Thursday, June 30, 2022

The Goldfinch

by Donna Tartt

“Furniture, like all living things, acquired marks and scars over the course of time,” Theo reflects, which could be a metaphor for his own life. We start with a bright, artistic youth who doesn’t see how he fits into the world around him. Things happen to him over which he has no control, leading him from one disaster to another. He survives them all, thanks to improbably good luck more than anything he does. In the end, he concludes that beauty and love make life worthwhile in a world without meaning.

Theo loses his mother early in the story, but spends most of the 770 pages of the novel searching for a father. His own is absent, even when he’s present, and offers little stability or the connection that Theo needs. “Rotten luck” is his father’s explanation for the world. The father of his best friend, Boris, is also absent and violent, but he cares for his son in his damaged way. Theo is drawn to other father figures and finds one in Hobie, the antique restorer.

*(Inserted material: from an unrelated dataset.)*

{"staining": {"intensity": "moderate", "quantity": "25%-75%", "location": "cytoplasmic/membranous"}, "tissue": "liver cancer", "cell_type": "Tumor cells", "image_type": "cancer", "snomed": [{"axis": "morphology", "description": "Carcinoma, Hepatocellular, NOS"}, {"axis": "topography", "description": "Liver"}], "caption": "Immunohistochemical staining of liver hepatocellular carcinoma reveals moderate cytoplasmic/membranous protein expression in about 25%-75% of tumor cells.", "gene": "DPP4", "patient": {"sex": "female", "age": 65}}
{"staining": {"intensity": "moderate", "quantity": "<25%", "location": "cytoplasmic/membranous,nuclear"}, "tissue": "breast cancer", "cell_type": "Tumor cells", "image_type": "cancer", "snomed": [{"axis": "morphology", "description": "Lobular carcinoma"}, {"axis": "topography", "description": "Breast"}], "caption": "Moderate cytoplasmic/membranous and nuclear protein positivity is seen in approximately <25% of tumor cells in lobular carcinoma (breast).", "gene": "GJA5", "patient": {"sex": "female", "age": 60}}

Like the furniture, Theo mainly sits around and lets the big events of his life happen to him. He initiates nothing and lets other people drag him from one catastrophe to another. Even the love of his life drifts in and out and he makes no serious move to hold on to her. (Although, she gives him no encouragement, and he tries to respect that.) This is the part of the novel that I found a bit off-putting. For long sections of the novel, Theo lives a passive and repetitive life, with nothing happening to advance the story, and little of interest in his internal rambling.

When I started the novel, it seemed to be a post-traumatic reflection of America’s reaction to the terrorist attacks of the early 21st century. The explosion that Theo survives marks him in ways that the author occasionally describes as a PTSD reaction. But if this is a reflection of America in PTSD, then it’s floundering passively. (Is that what it feels like to some people living in America? It it’s not what’s happening to people living in Iraq or Afghanistan, or to those in America living with the security response.) But if America’s PTSD is one way of looking at the story, then what does it mean that Theo’s best friend, and the person who resolves his crisis, is a Russian-speaking Ukrainian criminal? Boris is clearly the antithesis to Theo, dynamic, self-driven to excesses of food, alcohol and drugs, but the only character who succeeds in getting anything done. (Actually, I find him the most attractive and memorable character in the book.) The other Americans are decadent wasters who spend their lives throwing away the wealth they have access to or ripping off other people. Even lovable Hobie, the careful craftsman who makes the objects of the past perfect again, can’t run his own workshop without someone else keeping him from bankruptcy. And Theo’s love interest Pippa, who survives her childhood trauma to become a caring and skilled musician, leaves the country. She takes up with a Britisher who, in Theo’s eyes at least, is a bit of a loser as well. Perhaps by way of balance, the Europe that Theo sees seems to be equally corrupt, criminal and decadent.

As I reflect on the book, I’d call it a sad satire on contemporary America. It’s quite comic in places, pointing out the emptiness of high New York culture as well as the Las Vegas desert. The good dad Hobie, Theo’s real bad dad, and Theo’s nihilistic best friend, all observe that good and evil are mixed up in the world, and it’s hard to separate one from the other. The art and beauty that Theo says give life meaning come only from the remnants of a European past.

In spite of which, Theo’s story is an engaging one. I always felt that he was a flawed human being like the rest of us, and I hoped he’d pull through somehow. The length of the story means that a reader spends time getting to know him, and even the slow parts didn’t make me want to quit reading.  The story is one that remains with me because it’s a vivid and detailed picture of a sense of anomie that I could empathize with.